Documentation standards
Why have an established standard? A hybrid blend of documentation locations like Confluence, Google Drive, Dropbox, Office 365, with a few repo level README.md’s thrown in is a recipe for disaster. We have all worked in places with multiple silos of documentation, or multiple copies of the same files in cloud storage, with names/timestamps/versions in the file name. When different teams and departments use different tooling, quickly things spiral out of control and soon enough you don’t know where to look for information, or where to put information.
Internally we have clearly defined protocols and tooling for certain tasks. However, at the start of customer engagements Made Tech will run a ways of working session, to align on many elements of the project and how we work and collaborate together. The outcomes from this session will establish, amongst other things, tooling choices, where documents are located, an agreed format and review period.

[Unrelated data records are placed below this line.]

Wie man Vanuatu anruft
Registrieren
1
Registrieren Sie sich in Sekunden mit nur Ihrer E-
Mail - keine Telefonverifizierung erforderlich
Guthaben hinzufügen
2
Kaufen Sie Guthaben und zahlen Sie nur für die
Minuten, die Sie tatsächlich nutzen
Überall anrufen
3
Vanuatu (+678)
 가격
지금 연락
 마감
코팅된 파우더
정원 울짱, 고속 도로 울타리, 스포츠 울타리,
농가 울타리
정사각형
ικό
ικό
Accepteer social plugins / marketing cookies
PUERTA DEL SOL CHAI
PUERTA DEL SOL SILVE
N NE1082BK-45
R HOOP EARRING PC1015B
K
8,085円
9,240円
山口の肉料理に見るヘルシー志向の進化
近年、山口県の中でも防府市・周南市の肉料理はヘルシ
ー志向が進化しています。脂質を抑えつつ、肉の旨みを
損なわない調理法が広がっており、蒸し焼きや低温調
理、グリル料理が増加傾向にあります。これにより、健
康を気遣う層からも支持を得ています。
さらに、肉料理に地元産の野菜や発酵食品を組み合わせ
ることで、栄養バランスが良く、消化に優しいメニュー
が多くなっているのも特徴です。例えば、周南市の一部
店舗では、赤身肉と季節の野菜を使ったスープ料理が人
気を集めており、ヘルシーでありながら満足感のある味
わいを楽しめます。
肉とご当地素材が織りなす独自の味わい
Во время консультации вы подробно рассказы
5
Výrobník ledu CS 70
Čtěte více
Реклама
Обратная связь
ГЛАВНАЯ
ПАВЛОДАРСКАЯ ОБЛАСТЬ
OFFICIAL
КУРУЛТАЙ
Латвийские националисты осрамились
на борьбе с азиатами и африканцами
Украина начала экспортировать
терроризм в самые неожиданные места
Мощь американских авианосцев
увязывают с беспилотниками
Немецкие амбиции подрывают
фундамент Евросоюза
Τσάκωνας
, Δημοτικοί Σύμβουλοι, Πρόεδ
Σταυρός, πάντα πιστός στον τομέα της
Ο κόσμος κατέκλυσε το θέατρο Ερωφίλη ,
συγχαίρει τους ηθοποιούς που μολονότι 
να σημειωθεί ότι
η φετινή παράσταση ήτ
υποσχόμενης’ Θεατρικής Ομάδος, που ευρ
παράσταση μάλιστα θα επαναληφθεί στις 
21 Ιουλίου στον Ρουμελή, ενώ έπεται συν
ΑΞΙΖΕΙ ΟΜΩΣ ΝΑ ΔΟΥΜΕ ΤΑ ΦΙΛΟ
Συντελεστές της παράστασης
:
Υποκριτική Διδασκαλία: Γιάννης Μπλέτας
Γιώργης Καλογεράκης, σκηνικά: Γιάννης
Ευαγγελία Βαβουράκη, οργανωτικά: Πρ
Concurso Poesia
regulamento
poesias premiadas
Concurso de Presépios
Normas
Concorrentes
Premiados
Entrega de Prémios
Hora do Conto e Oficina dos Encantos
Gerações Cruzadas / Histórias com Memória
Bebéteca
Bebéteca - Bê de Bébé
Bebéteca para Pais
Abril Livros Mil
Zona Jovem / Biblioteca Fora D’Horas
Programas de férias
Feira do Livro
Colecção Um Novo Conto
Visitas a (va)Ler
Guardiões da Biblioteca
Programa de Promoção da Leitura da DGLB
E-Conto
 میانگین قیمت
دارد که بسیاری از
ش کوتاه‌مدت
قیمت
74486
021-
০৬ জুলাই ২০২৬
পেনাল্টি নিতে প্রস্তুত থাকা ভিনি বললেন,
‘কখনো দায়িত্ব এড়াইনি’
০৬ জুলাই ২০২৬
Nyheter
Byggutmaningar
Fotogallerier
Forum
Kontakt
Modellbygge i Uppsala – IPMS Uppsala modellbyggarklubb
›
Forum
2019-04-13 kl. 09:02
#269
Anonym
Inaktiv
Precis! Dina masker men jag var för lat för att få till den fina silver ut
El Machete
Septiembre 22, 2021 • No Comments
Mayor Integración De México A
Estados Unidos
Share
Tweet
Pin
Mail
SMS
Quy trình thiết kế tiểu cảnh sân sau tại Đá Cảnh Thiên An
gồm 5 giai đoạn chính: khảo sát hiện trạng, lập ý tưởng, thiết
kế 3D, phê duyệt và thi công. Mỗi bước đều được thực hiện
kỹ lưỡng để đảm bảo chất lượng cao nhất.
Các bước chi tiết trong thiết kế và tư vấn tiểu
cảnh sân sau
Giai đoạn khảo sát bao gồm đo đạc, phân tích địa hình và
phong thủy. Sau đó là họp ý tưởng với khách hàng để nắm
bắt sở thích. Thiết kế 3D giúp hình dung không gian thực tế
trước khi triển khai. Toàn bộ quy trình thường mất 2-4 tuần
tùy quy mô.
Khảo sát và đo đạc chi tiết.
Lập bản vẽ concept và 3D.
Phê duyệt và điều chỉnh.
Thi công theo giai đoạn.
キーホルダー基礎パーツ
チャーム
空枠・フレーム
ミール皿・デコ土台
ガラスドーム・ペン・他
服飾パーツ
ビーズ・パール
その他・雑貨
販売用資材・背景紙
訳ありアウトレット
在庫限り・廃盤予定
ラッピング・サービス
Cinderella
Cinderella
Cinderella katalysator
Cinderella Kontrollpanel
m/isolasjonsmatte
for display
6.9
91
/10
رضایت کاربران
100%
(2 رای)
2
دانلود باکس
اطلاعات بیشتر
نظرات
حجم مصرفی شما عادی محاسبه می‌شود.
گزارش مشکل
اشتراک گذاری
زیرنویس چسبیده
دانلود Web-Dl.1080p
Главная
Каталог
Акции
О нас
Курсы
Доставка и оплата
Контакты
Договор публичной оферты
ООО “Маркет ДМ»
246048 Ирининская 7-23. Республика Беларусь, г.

The ultimate outcome is to have a single point of truth for your documentation.
Ensuring your outcomes have been met
Everything in software development needs a definition of done; however, in ongoing operational, process-driven departments, reviewing and updating documentation is a necessary workstream.
Documentation should only exist if valuable, well-written code with tests can often document itself at a technical level. Documentation should be user-driven with clearly defined outcomes before any work begins on it. In larger organisations and projects, some guidelines and frameworks can be useful to standardise and simplify a complicated but necessary process.
Documentation should be version controlled, peer-reviewed, easy to find and updated frequently, or removed if no longer relevant. Well written documentation can be a company asset, but done badly it can be “the thing” everyone hates and moans about.
Make sure you establish clear outcomes for your documentation before you start writing it, to ensure that it is not just acceptable, but valuable to its target audience.